• THE RECORDS
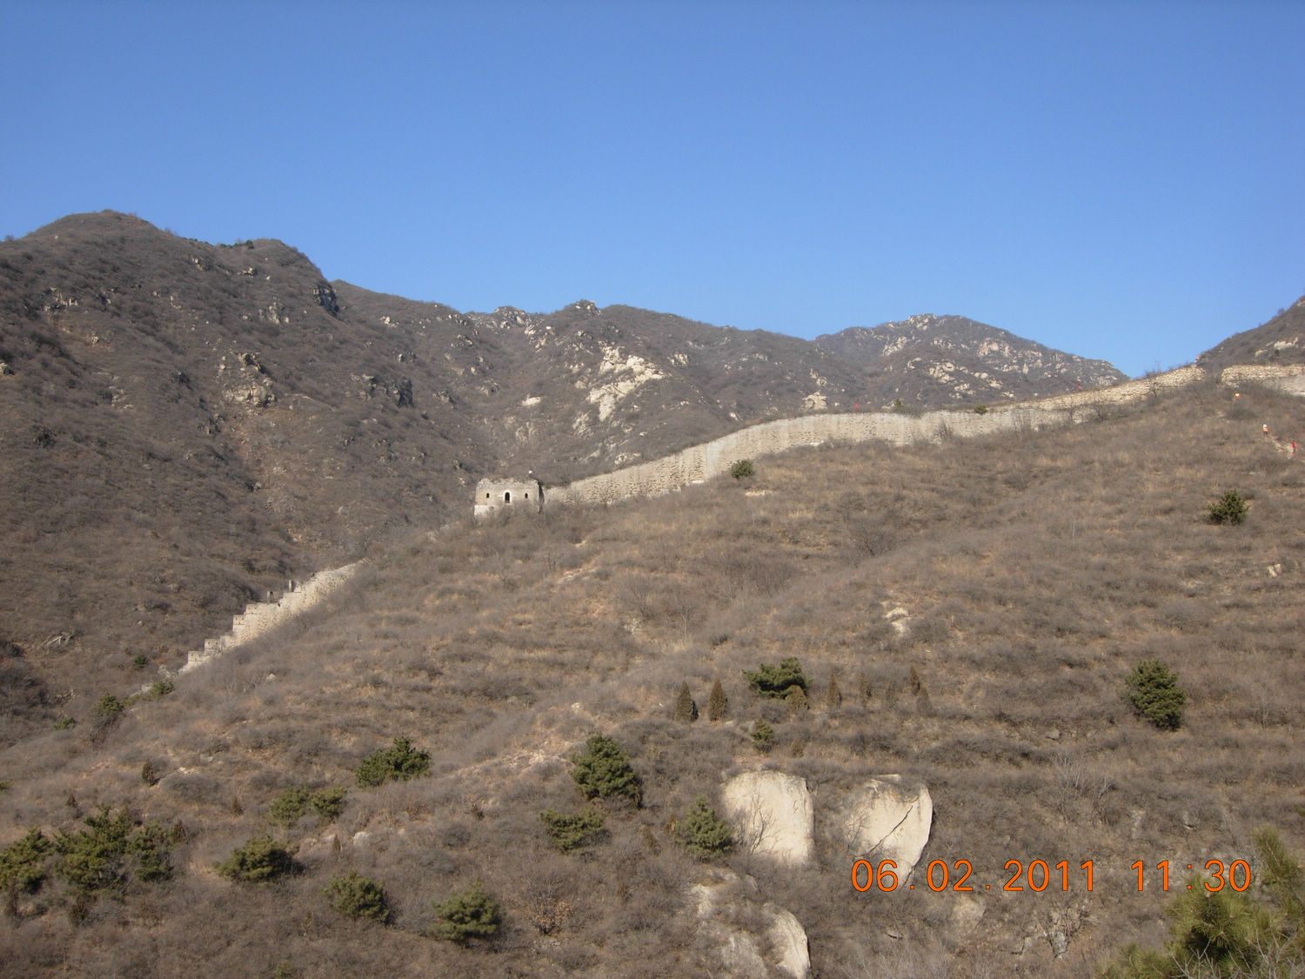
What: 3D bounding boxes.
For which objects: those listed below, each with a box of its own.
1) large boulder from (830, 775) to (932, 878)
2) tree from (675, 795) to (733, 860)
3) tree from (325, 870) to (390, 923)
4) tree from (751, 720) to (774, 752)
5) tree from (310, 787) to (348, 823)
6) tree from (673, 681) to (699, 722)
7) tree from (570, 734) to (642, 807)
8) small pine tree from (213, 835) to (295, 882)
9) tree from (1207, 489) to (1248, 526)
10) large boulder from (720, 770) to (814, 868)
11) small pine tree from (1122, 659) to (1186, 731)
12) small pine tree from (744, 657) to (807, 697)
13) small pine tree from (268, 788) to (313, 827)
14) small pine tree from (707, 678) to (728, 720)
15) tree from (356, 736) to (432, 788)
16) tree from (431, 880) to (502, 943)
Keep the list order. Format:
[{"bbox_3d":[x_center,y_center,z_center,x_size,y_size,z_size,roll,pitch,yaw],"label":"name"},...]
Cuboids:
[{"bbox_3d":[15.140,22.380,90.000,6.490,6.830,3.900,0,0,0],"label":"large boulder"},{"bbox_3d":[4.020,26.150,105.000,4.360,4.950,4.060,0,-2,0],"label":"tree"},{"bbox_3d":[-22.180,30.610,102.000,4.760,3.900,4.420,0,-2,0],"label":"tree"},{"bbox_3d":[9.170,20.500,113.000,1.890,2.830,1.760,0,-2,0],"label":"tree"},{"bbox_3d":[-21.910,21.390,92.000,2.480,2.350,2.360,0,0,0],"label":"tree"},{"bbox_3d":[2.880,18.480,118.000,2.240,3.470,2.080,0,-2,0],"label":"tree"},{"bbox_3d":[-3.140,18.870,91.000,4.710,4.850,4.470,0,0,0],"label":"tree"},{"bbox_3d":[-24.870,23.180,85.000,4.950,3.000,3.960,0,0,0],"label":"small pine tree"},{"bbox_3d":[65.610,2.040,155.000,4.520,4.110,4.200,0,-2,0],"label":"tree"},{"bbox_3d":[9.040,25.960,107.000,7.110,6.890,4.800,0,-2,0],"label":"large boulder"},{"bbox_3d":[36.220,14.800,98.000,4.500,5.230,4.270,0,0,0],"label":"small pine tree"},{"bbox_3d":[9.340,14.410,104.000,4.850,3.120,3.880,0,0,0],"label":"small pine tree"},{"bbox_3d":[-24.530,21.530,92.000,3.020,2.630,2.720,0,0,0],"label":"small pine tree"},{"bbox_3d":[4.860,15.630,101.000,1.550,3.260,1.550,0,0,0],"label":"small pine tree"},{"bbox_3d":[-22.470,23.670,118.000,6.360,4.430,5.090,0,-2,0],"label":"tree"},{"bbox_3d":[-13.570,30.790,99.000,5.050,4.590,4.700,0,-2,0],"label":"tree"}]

* * *

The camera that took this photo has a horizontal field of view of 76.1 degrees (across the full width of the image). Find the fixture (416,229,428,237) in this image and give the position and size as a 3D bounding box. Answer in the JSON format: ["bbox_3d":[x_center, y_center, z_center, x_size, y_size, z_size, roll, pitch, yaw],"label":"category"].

...

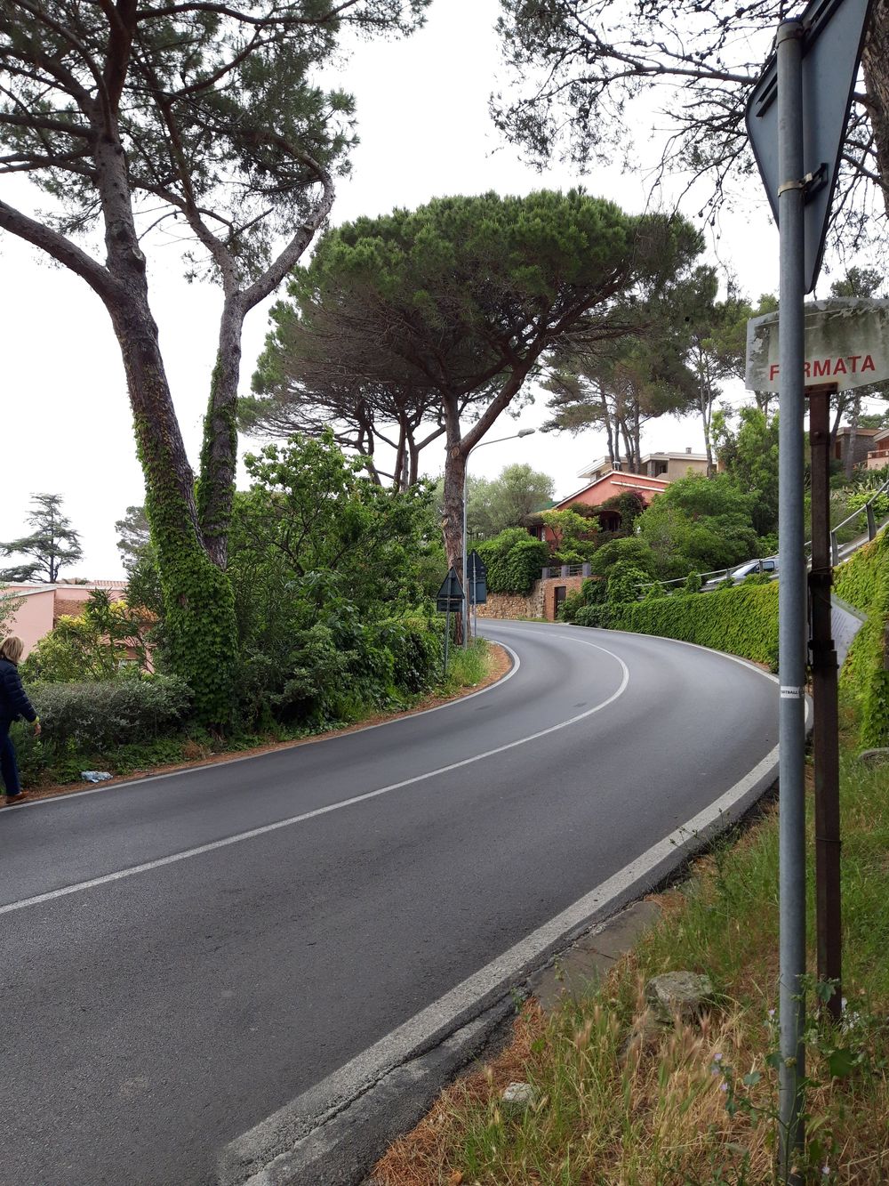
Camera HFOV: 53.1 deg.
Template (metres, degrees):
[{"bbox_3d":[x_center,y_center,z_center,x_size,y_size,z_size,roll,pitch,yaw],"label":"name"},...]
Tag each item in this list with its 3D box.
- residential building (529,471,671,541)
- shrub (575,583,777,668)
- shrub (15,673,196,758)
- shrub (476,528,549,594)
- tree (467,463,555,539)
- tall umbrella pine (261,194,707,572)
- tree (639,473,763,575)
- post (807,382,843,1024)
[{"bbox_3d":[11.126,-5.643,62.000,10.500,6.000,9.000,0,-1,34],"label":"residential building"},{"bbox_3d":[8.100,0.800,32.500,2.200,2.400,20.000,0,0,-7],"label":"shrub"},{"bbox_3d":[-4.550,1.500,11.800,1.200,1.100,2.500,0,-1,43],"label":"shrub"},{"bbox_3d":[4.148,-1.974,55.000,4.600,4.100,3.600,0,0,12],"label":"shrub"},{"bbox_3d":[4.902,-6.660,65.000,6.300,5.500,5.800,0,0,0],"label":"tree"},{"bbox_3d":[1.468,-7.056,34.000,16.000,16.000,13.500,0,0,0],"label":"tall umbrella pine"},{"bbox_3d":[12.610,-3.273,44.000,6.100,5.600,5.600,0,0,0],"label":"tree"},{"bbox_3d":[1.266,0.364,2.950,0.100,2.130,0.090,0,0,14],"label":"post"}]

• TASK BRIEF
Return each line above that contains the word "shrub", with case counting in the match.

• ANSWER
- shrub (575,583,777,668)
- shrub (15,673,196,758)
- shrub (476,528,549,594)
[{"bbox_3d":[11.126,-5.643,62.000,10.500,6.000,9.000,0,-1,34],"label":"residential building"},{"bbox_3d":[8.100,0.800,32.500,2.200,2.400,20.000,0,0,-7],"label":"shrub"},{"bbox_3d":[-4.550,1.500,11.800,1.200,1.100,2.500,0,-1,43],"label":"shrub"},{"bbox_3d":[4.148,-1.974,55.000,4.600,4.100,3.600,0,0,12],"label":"shrub"},{"bbox_3d":[4.902,-6.660,65.000,6.300,5.500,5.800,0,0,0],"label":"tree"},{"bbox_3d":[1.468,-7.056,34.000,16.000,16.000,13.500,0,0,0],"label":"tall umbrella pine"},{"bbox_3d":[12.610,-3.273,44.000,6.100,5.600,5.600,0,0,0],"label":"tree"},{"bbox_3d":[1.266,0.364,2.950,0.100,2.130,0.090,0,0,14],"label":"post"}]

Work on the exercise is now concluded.